_DOCUMENT SECTION_
I have a Blueberry clamshell that I recently installed Tiger on using XPostFacto. It's slow, but not unbearable. Although I wonder if the OS performance is affected by the fact that it runs with XPostFacto. I remember reading somewhere about how Tiger runs very well on older Macs, especially if they're not running any hacks. (I might have read it here, but I can't seem to find a corresponding thread)
Anyway, after installation with xpf, does OS X run on an unsupported machine like it would on a supported one? Or does the hack have to run in the background every time? Are there any performance issues? Before anyone asks, my clamshell is 300 MHz non-Firewire, with the ram maxed out at 576 MB. Spotlight and Dashboard are disabled, extra languages and architectures removed with Monolingual, and I usually run ShadowKiller on startup. Could I speed things up even more if I could somehow get Tiger installed normally and not with a hack?
Hey,
Glad to hear you are still using your old clamshell! I have run XPostFacto and Tiger on a number of old machines, and still run it on my old Lombard, which is the same vintage as your iBook.
The limitations of running Tiger on your clamshell will be a) RAM (which you have mitigated by having 576MB already, Tiger requires 256MB *minimum*, and really, 1GB is the sweetspot), and b) Bus speed. Your clamshell has (iirc) a 66MHz bus (like my Lombard). By way of comparison, soon afterwards, the PowerBook Pismo had a 100MHz bus, and then the same generation PowerMac G4 (Sawtooth) had a 133MHz bus. In other words, it could move twice as much data per second as our older models.
That being said, if you are just simply doing simple tasks, like playing iTunes, or using Word, or light surfing/email, you shouldn't notice any problems. As mentioned, XPostFacto is simply a hack to trick the Tiger Installer to install on unsupported hardware, once it has been installed, XPostFacto never runs again.
Where you will notice problems is when you are trying to move lots of data at once, like, ripping CDs to iTunes, or doing a couple of tasks at once (let alone many tasks at once).
As others pointed out, it sounds like you have optimized things as best as you can. This might be as good as it gets. The only other upgrade I could think of would be (are you handy with a screwdriver? not for the feint of heart with an iBook) upgrading the internal drive to an OWC SSD for older IDE interfaces.
Oh, and I don't think there is any point downgrading to Panther or Jaguar. Tiger lets you run iTunes up to about v9 or so, and I always found Tiger seemed to run faster than Panther or Jaguar. My Lombard has been rock-solid and running Tiger for over 5 or 6 years now, without a problem. At this point, I only really use it to run Quicken 2005.
I'd be interested in hearing more about your SSH tunneling sometime, when you get a chance. Sounds like a great way to use the old hardware. Not to go on much longer, but I'm always amazed that 10 year old (well, actually, my Lombard will be 13 in September!) hardware not only runs, but is still fulfilling a useful purpose!

_PROBLEM SET_
1. In the discussion of running Tiger on a clamshell iBook, what bus speed did the PowerMac G4 (Sawtooth) have?
2. From the discussion of running Tiger on a clamshell iBook, reproduce the part that opens with the words containing "That being said, if" and closes with "older IDE interfaces.".

Source data:
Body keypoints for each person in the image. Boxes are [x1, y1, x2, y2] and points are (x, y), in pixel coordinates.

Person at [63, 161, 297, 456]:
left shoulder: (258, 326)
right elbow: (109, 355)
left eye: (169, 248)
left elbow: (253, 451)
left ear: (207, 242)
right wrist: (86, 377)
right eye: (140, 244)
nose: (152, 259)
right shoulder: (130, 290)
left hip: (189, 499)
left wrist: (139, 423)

_ANSWERS PROVIDED_
1. 133MHz

2.
That being said, if you are just simply doing simple tasks, like playing iTunes, or using Word, or light surfing/email, you shouldn't notice any problems. As mentioned, XPostFacto is simply a hack to trick the Tiger Installer to install on unsupported hardware, once it has been installed, XPostFacto never runs again.
Where you will notice problems is when you are trying to move lots of data at once, like, ripping CDs to iTunes, or doing a couple of tasks at once (let alone many tasks at once).
As others pointed out, it sounds like you have optimized things as best as you can. This might be as good as it gets. The only other upgrade I could think of would be (are you handy with a screwdriver? not for the feint of heart with an iBook) upgrading the internal drive to an OWC SSD for older IDE interfaces.